[Records drawn from a dataset]
* * * * * * *

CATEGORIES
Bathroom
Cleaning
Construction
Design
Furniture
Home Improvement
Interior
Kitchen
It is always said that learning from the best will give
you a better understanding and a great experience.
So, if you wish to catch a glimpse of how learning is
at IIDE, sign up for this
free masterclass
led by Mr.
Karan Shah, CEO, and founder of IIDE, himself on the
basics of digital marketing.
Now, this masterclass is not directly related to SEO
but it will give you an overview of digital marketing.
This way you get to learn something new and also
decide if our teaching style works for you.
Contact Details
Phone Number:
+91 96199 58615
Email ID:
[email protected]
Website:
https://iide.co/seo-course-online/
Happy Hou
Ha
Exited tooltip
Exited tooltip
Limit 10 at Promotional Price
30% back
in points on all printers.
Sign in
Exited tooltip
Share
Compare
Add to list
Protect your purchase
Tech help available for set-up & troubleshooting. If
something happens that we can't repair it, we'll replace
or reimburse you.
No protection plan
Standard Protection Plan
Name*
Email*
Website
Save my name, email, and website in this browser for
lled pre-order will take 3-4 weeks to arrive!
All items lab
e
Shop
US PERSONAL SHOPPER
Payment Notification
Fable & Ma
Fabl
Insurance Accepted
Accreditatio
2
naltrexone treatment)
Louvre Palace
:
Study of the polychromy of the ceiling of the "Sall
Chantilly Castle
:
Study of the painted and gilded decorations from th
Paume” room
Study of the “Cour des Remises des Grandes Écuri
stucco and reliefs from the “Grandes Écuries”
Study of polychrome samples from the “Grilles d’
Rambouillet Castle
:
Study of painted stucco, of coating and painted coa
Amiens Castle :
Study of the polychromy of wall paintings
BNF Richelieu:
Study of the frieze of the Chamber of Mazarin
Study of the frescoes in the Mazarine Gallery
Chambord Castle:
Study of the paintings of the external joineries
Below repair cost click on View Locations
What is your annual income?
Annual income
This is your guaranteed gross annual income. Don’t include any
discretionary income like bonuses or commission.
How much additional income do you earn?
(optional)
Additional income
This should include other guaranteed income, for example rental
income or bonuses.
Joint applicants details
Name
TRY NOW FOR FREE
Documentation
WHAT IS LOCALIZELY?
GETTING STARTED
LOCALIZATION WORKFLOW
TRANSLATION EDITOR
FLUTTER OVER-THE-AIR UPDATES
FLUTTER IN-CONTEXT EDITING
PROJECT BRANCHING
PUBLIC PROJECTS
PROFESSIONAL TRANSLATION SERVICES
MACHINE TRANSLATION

* * * * * * *

REQUEST |
Please output exactly the lines from the one containing "LOCALIZATION WORKFLOW" through the end of the records, both included.

WRITTEN ANSWER |
LOCALIZATION WORKFLOW
TRANSLATION EDITOR
FLUTTER OVER-THE-AIR UPDATES
FLUTTER IN-CONTEXT EDITING
PROJECT BRANCHING
PUBLIC PROJECTS
PROFESSIONAL TRANSLATION SERVICES
MACHINE TRANSLATION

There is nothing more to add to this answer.